6. The next issue which has been raised by the assessee that no addition could have been made under section 68 of the Act in the case of the assessee. According to the assessee, the case of the assessee is of cash debit and not of cash credit, hence provisions of section 68 are not attracted. We find that the Ld. CIT(A) has rejected this contention of the assessee. We agree with the contention of the asseesee that addition for short term capital loss cannot be made under section 68 of the Act, because addition has not been made for unexplained credit on sale of the shares during the year but in respect of the claim of bogus short capital loss. In the case of the assessee, correct action would be disallowance of claim of the short capital loss of the assessee. However, in our opinion, mentioning wrong section in the assessment order cannot render the entire assessment null and void. It is not the jurisdictional requirement for completing the assessment. The Assessing Officer has correctly acquired the jurisdiction over the case and only mistake is under which section the addition should be made.
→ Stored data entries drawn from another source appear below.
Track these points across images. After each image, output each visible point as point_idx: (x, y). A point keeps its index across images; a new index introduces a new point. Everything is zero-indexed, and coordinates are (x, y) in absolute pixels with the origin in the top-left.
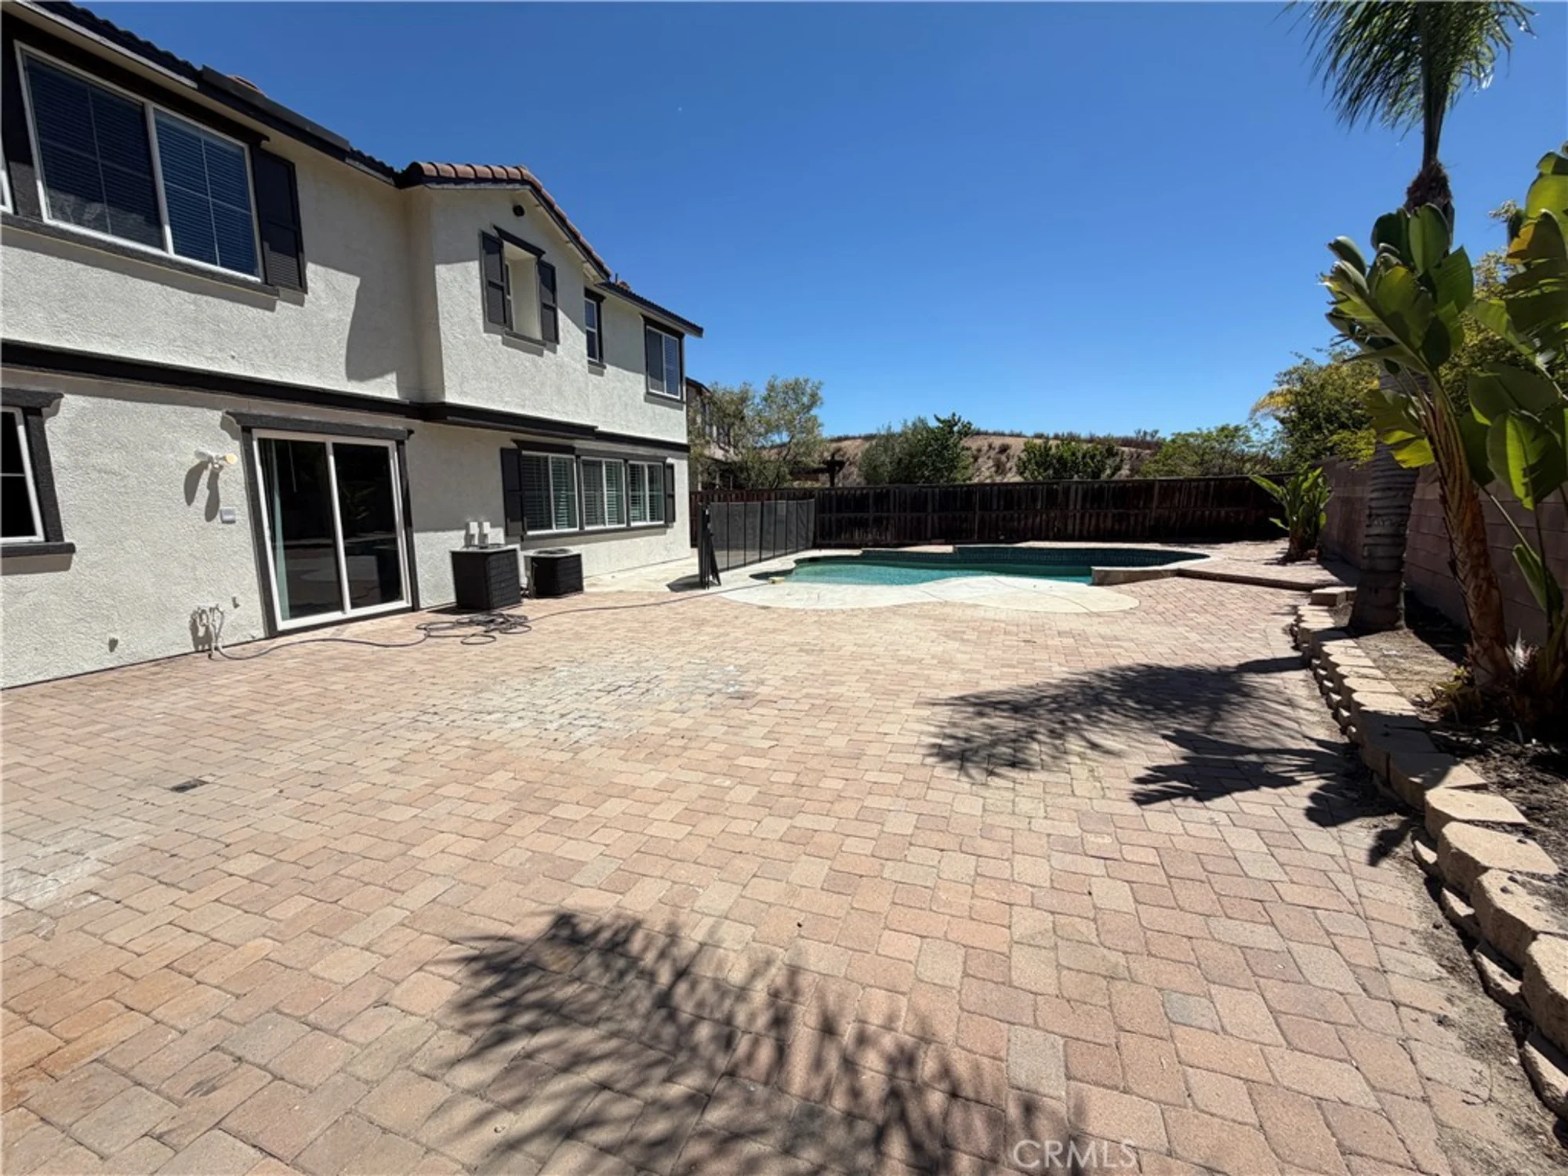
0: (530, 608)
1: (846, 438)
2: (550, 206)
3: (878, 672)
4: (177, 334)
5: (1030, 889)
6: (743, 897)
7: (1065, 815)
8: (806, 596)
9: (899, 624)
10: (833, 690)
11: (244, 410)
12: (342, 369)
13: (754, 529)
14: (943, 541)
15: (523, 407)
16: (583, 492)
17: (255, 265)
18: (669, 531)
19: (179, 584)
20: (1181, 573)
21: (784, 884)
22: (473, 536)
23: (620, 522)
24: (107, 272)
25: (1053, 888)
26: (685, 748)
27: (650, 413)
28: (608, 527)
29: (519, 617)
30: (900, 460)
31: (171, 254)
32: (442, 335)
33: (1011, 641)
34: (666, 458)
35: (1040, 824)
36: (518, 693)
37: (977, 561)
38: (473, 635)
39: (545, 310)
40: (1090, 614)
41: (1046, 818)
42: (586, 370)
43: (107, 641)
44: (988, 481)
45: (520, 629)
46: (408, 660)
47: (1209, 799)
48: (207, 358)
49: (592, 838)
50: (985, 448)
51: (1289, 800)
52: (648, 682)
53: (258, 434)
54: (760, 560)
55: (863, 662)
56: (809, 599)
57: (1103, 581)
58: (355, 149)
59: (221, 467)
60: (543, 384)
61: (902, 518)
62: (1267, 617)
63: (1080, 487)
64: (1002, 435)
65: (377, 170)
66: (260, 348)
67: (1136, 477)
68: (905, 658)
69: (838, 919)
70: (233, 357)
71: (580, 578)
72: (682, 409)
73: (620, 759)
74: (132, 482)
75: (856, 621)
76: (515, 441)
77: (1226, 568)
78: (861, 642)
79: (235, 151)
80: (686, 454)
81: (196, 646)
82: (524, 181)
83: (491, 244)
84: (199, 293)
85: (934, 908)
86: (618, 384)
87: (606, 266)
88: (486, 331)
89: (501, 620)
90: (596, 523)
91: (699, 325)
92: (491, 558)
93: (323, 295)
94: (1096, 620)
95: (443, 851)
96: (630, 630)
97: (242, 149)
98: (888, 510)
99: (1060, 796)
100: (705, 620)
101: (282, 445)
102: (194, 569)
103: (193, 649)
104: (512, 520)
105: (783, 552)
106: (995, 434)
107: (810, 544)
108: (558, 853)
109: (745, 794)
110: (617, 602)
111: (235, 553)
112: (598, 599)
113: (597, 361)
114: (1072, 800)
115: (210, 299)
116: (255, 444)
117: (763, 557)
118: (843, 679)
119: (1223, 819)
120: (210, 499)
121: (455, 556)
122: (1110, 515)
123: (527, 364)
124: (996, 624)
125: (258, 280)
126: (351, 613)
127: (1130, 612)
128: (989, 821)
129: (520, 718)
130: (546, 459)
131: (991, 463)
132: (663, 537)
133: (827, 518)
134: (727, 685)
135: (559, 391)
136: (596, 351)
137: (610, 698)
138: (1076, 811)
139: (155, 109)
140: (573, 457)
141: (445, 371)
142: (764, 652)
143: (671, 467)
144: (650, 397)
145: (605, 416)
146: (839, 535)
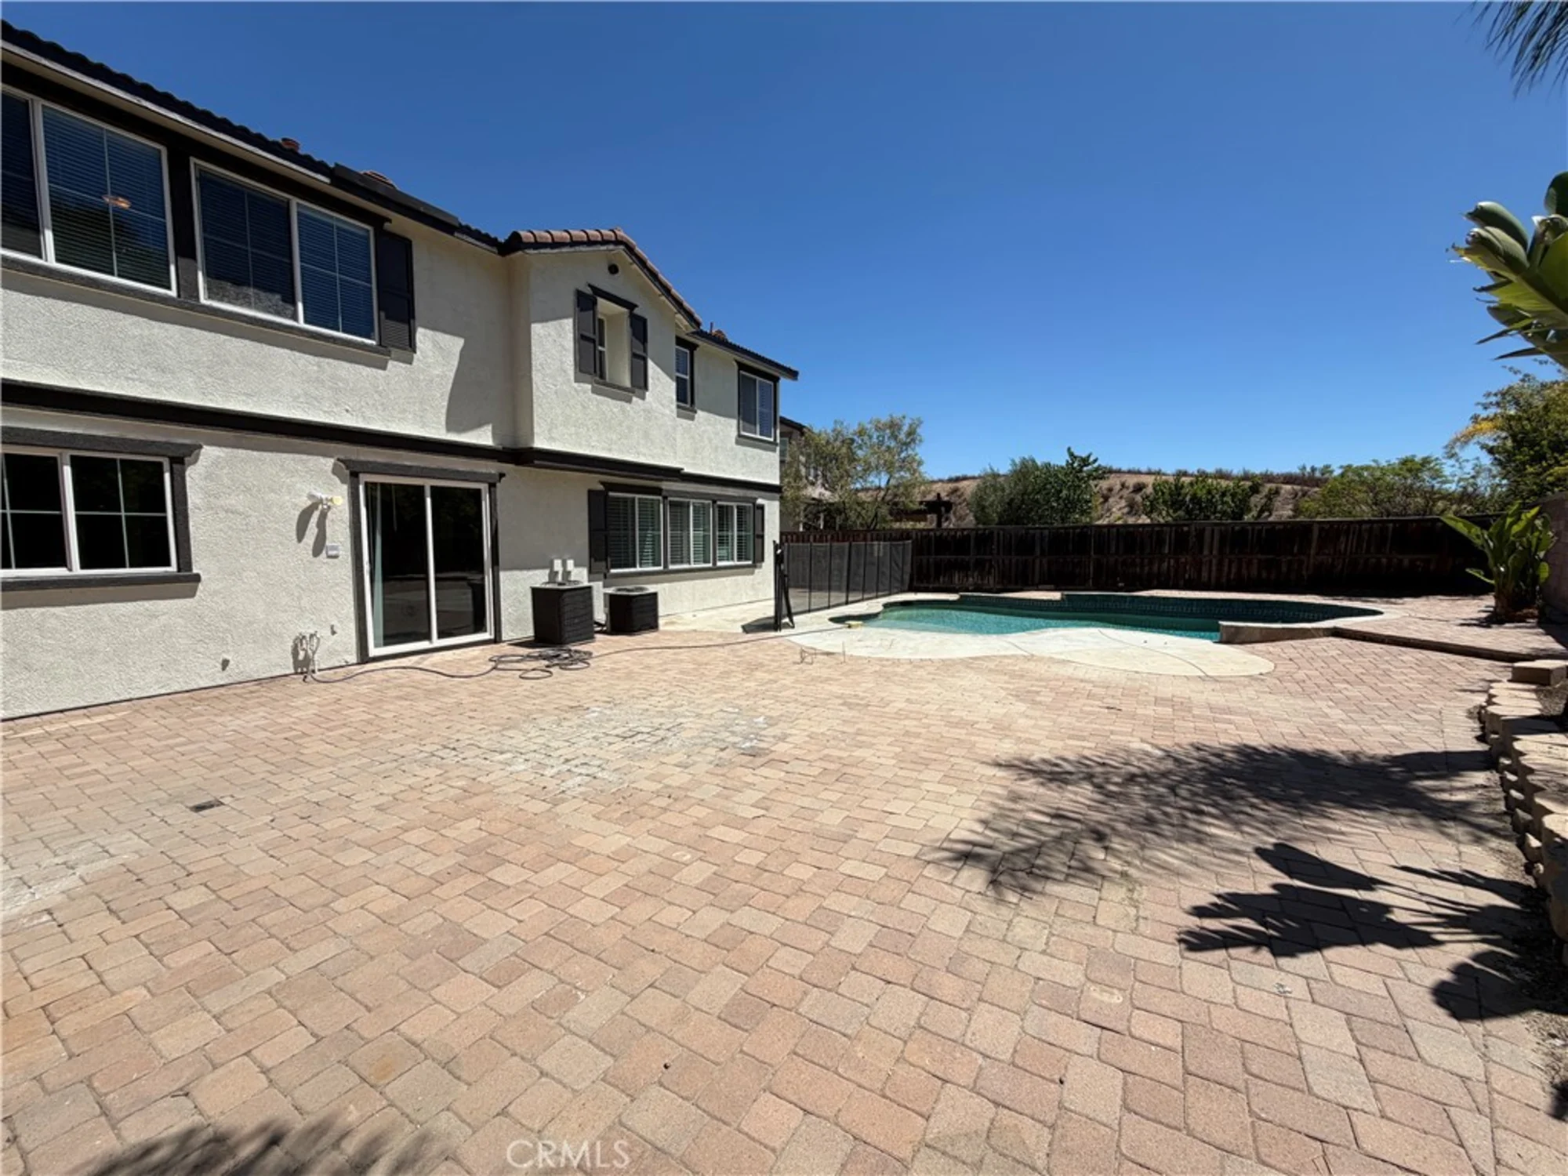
0: (602, 644)
1: (965, 478)
2: (642, 263)
3: (918, 735)
4: (300, 391)
5: (980, 1060)
6: (623, 1013)
7: (1071, 951)
8: (878, 643)
9: (970, 679)
10: (859, 753)
11: (353, 458)
12: (443, 419)
13: (840, 571)
14: (1052, 586)
15: (610, 450)
16: (669, 532)
17: (372, 330)
18: (757, 571)
19: (286, 611)
20: (1337, 633)
21: (678, 1002)
22: (557, 573)
23: (706, 561)
24: (247, 342)
25: (1013, 1064)
26: (665, 810)
27: (741, 455)
28: (693, 566)
29: (585, 653)
30: (1012, 500)
31: (301, 324)
32: (534, 386)
33: (1094, 706)
34: (756, 499)
35: (1033, 963)
36: (542, 732)
37: (1090, 611)
38: (534, 670)
39: (635, 360)
40: (1205, 679)
41: (1044, 952)
42: (675, 415)
43: (221, 660)
44: (1120, 522)
45: (580, 665)
46: (463, 692)
47: (1291, 954)
48: (325, 412)
49: (510, 912)
50: (1118, 487)
51: (1413, 971)
52: (668, 730)
53: (365, 478)
54: (847, 603)
55: (907, 722)
56: (881, 646)
57: (1232, 638)
58: (464, 223)
59: (329, 507)
60: (629, 428)
61: (1007, 562)
62: (1448, 694)
63: (1216, 529)
64: (1139, 473)
65: (483, 242)
66: (371, 403)
67: (1301, 519)
68: (956, 720)
69: (717, 1064)
70: (347, 411)
71: (656, 617)
72: (774, 451)
73: (594, 816)
74: (254, 520)
75: (921, 672)
76: (603, 483)
77: (1402, 628)
78: (913, 697)
79: (361, 233)
80: (778, 496)
81: (296, 668)
82: (618, 242)
83: (585, 302)
84: (322, 356)
85: (840, 1070)
86: (709, 428)
87: (696, 316)
88: (577, 380)
89: (567, 655)
90: (682, 562)
91: (794, 368)
92: (566, 595)
93: (431, 354)
94: (1210, 686)
95: (362, 907)
96: (682, 672)
97: (368, 231)
98: (991, 554)
99: (1075, 921)
100: (761, 665)
101: (385, 487)
102: (299, 598)
103: (293, 671)
104: (596, 560)
105: (874, 594)
106: (1130, 472)
107: (906, 587)
108: (466, 925)
109: (698, 873)
110: (685, 641)
111: (337, 585)
112: (668, 637)
113: (688, 406)
114: (1090, 930)
115: (331, 361)
116: (361, 488)
117: (850, 599)
118: (874, 741)
119: (1298, 988)
120: (318, 536)
121: (536, 592)
122: (1255, 561)
123: (615, 410)
124: (1082, 685)
125: (374, 343)
126: (437, 642)
127: (1259, 678)
128: (966, 948)
129: (526, 760)
130: (633, 500)
131: (1123, 503)
132: (751, 577)
133: (925, 561)
134: (746, 738)
135: (646, 435)
136: (687, 398)
137: (624, 744)
138: (1089, 947)
139: (298, 204)
140: (660, 498)
141: (536, 418)
142: (804, 704)
143: (762, 508)
144: (741, 440)
145: (694, 458)
146: (937, 578)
6.1 In view of the law pronounced in the L. Hazari Mal Kuthiala vs. ITO (1961) 41 ITR 12 (SC), ITO vs. Seghu Buchiah Setty (1964) 52 ITR 538 (SC) : TC52R.1343 and P.M. Bharucha & Co. vs. ITO (1969) 74 ITR 513 (Guj), it is well settled that where the power to proceed is actually there, the mere reference to a wrong section for authority to act, will not vitiate the action taken. The Honble HIGH COURT OF DELHI in the case of IMPERIAL BOX & CARTON MAKERS VS. COMMISSIONER OF INCOME TAX, reported in (1991) 97 CTR 0122 also upheld that mere mentioning of wrong section cacnot invalidate the penalty levied. The relevant finding of the Hon’ble High Couty is reproduced as under:
“2. The question involved is with regard to levy of penalty. In the order passed by the Tribunal under s. 256(1), it has been observed as under :
“8. Question Nos. 1 and 2 as framed, were discussed in detail by the Tribunal in para 7 while deciding the appeal. The Tribunal pointed out that at the time of completing assessment the ITO initiated penalty proceedings under s. 271(1)(c)_ of the Act, 1961. Simply because the ITO in the body of the order mentioned a wrong section, it will not invalidate the order. Commissioner (A) has clearly held that Explanation to s. 271(1)(c) was attracted in the present cases. Before the learned Commissioner(A) no such plea was taken that the ITO applied wrong provision for imposing penalty. Moreover the Tribunal after hearing the assessee and considering the material on record came to the finding of fact that provision of s. 271(1)(c) were attracted. Even according to the assessee in the present case Explanation to s. 271(1)(c) is attracted. That provision was interpreted by the Tribunal after appreciating the facts. Thus no question of law would arise on these points.
6.2 In view of the above, we reject the contention of the asssessee to nullify the order due to wrong application of section by the Assessing Officer while rejecting the claim of the short term capital gain. The grounds of the appeal are accordingly dismissed.
7. In the result, the appeal of the assessee is dissmissed.
Order is pronounced in the open court on 7th January, 2020.